Unimed-BH apresenta trabalho de telemonitoramento de pacientes à Associação Norte-Americana de Cardiologia

Fernando Martins Biscione (Inteligência de Dados Unimed-BH), Sérgio Bersan (Superintendente de Atenção à Saude, Unimed-BH), professor Antônio Luiz Pinho Ribeiro (UFMG), Samuel Flam (ex-diretor-presidente Unimed-BH e cardiologista), Luiza Brant (UFMG), Chris Longenecker (Washington), HongHuang Lin (Massachusetts), Erin Spaulding (Johns Hopkins), Frederico Peret (Diretor-Presidente Unimed-BH), Phillip Hwang (Boston), Alex Sandhu (Stanford), Annemarie Dusanek (Gerente Riscos em Saúde, Unimed-BH) e Maria da Glória Horta (Unimed-BH)

A Unimed-BH recebeu, na sexta-feira (13), a visita de integrantes da Associação Norte-Americana de Cardiologia (American Heart Association). Por intermédio da Universidade Federal de Minas Gerais (UFMG), a comitiva formada por enfermeiros, médicos cardiologistas e especialistas em inteligência artificial das Universidades de Boston, Massachussets, Stanford, Washington e Johns Hopkins veio conhecer o Sistema Integrado de Cuidado da Unimed-BH, utilizado no telemonitoramento de pacientes de alto risco.

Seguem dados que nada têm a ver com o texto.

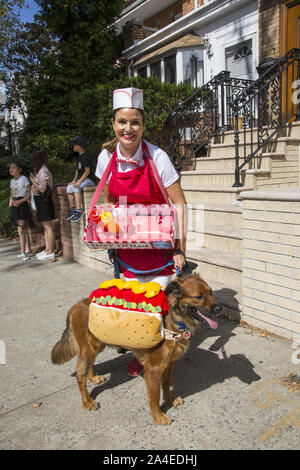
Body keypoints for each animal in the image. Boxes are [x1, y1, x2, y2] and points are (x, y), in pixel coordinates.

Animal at [51, 274, 220, 424]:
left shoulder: (169, 364)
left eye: (211, 292)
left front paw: (170, 400)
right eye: (199, 296)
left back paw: (93, 378)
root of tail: (75, 307)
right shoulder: (154, 369)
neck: (174, 320)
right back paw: (87, 401)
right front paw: (158, 416)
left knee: (90, 364)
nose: (219, 309)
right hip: (89, 348)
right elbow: (154, 396)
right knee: (80, 375)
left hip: (98, 343)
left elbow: (166, 385)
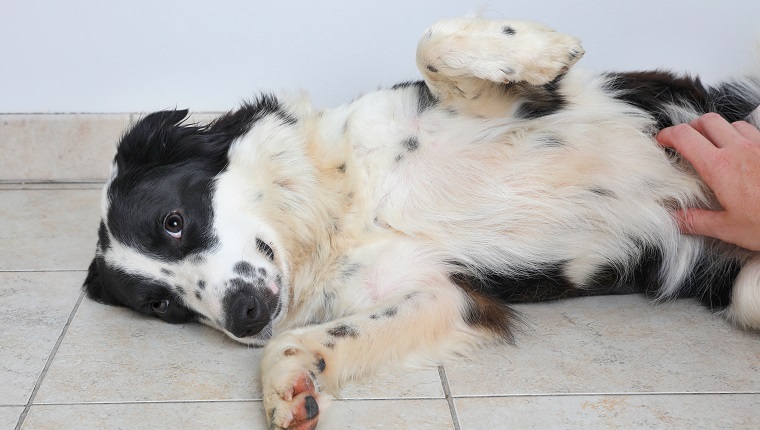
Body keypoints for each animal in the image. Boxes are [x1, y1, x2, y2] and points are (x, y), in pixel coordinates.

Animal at [83, 17, 760, 430]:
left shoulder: (493, 105)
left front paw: (544, 49)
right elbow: (297, 343)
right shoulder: (439, 294)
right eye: (163, 306)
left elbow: (432, 44)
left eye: (174, 222)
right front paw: (289, 391)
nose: (242, 317)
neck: (345, 207)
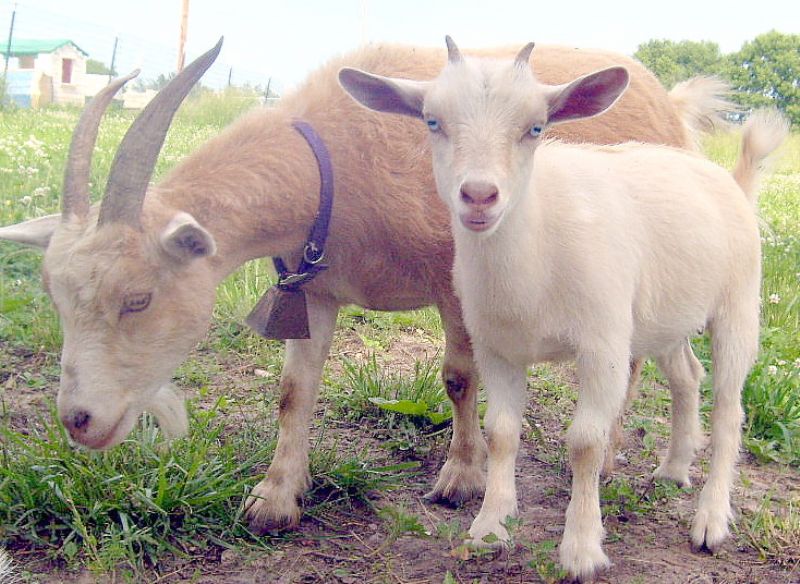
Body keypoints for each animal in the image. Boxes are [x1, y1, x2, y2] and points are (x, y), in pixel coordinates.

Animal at [0, 40, 732, 535]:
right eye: (59, 301)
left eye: (138, 299)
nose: (78, 421)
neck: (330, 162)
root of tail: (672, 105)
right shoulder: (314, 290)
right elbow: (294, 392)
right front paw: (275, 498)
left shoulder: (456, 282)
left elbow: (458, 378)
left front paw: (460, 478)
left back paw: (619, 463)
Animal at [338, 38, 787, 581]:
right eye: (431, 121)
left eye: (535, 127)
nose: (479, 195)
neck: (536, 249)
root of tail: (730, 181)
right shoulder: (497, 348)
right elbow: (501, 433)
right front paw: (490, 527)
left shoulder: (603, 345)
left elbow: (586, 442)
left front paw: (581, 550)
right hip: (663, 317)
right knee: (686, 376)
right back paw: (673, 468)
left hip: (737, 305)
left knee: (728, 409)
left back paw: (711, 520)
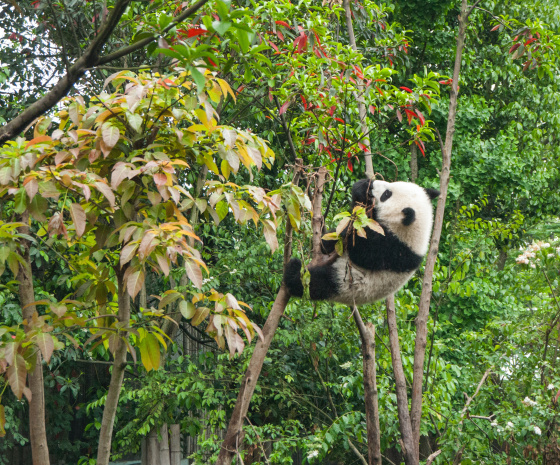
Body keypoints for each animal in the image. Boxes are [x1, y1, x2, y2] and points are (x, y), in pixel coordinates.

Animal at [284, 179, 438, 306]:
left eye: (387, 194)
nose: (374, 184)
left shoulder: (394, 250)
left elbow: (362, 252)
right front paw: (362, 188)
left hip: (345, 283)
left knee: (316, 283)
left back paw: (293, 270)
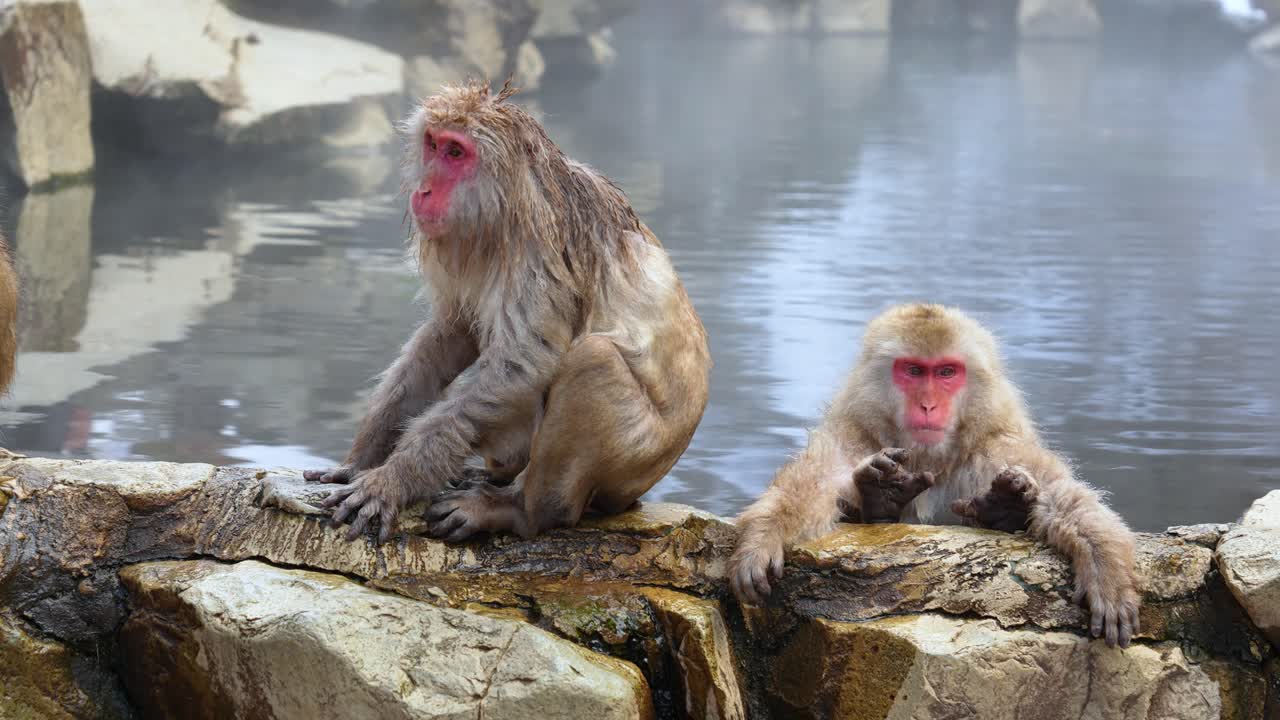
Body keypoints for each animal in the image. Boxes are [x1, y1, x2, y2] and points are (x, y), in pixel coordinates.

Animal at [305, 80, 711, 545]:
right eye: (433, 144)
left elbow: (522, 361)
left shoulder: (537, 250)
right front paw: (364, 459)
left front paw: (395, 479)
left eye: (456, 153)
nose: (424, 191)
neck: (502, 205)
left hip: (634, 464)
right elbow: (452, 333)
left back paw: (522, 510)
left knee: (594, 360)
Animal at [730, 304, 1141, 648]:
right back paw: (884, 495)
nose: (928, 405)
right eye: (914, 371)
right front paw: (763, 537)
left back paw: (1003, 506)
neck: (931, 458)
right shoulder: (856, 435)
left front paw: (1105, 569)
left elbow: (1061, 494)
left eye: (946, 372)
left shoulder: (996, 447)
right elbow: (815, 482)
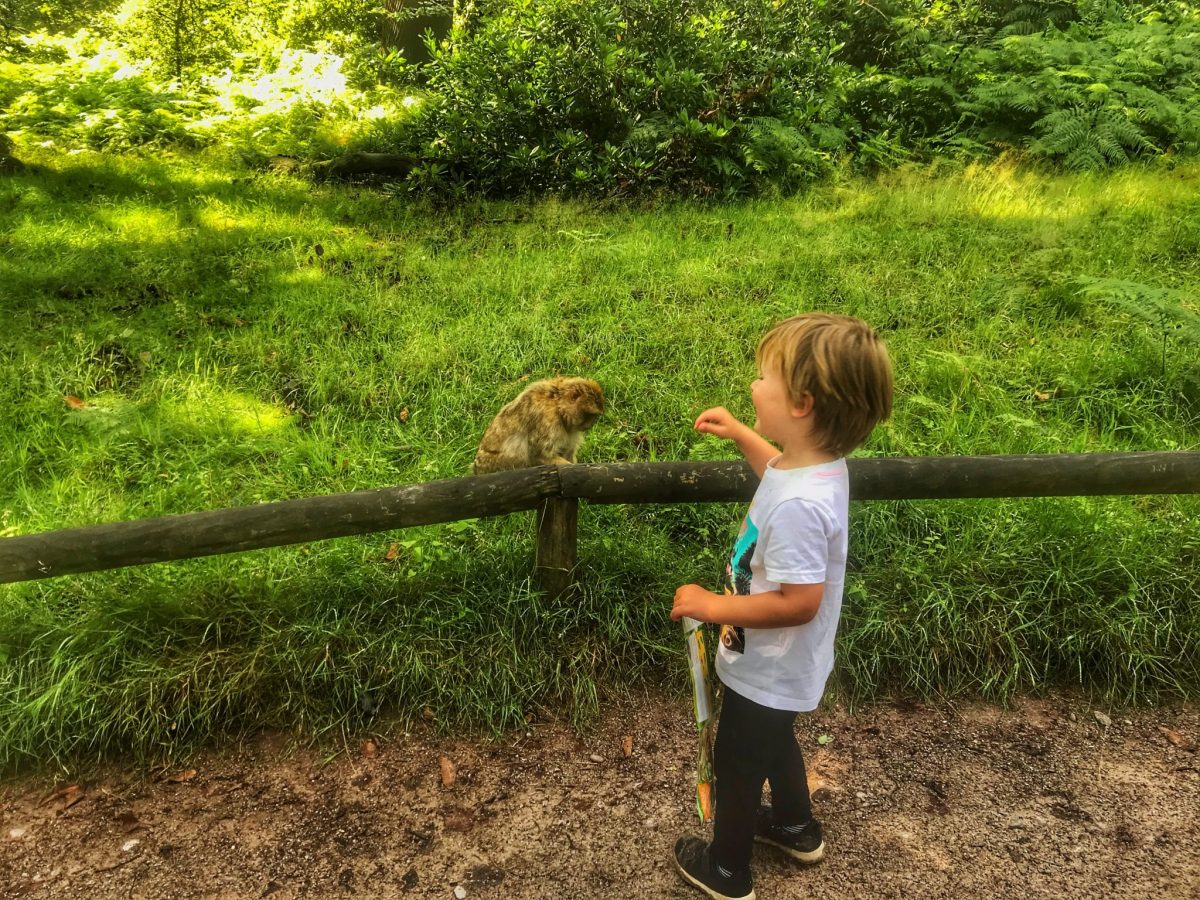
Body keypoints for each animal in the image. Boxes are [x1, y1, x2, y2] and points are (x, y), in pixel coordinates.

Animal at [472, 374, 604, 475]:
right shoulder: (547, 420)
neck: (557, 405)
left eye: (594, 416)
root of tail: (477, 469)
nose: (590, 424)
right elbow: (539, 456)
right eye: (590, 415)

O grupo pesquisa Ferramentas de Otimização Digital para pacientes com Insuficiência Cardíaca (Digital Optimization Toolkit for Heart Failure) e veio acompanhado dos professores da UFMG, Luisa Campos Caldeira Brant e Antônio Luiz Pinho Ribeiro, que também integram os estudos.

O telemonitoramento é realizado para pacientes de alto risco, entre eles pessoas com doenças renais, pulmonares e cardíacas graves, e também os que tiveram um acidente vascular cerebral.

Por meio de ferramentas de inteligência artificial, são avaliadas a vinculação médica, a utilização de recursos, além das comorbidades que geram risco. Toda a jornada assistencial do paciente fica disponível na plataforma para navegação do cuidado, e a atividade feita pelo profissional de saúde responsável pelo telemonitoramento é registrada na ferramenta, que foi desenvolvida pela Unimed.

Chris Longenecker, cardiologista da Universidade de Washington e especialista em implementação em saúde global, disse que o grupo formado pelas instituições está muito interessado em melhorar a qualidade do atendimento às pessoas com insuficiência cardíaca. “Sabemos que pacientes nessas condições têm outras complicações de saúde. O que mais me impressionou aqui é que vocês abordam a pessoa como um todo, cuidando não só do problema cardíaco, mas das outras condições também, controlando os riscos de saúde envolvidos. Eu acho essa abordagem mais abrangente muito importante para oferecer um cuidado melhor ao paciente”, disse.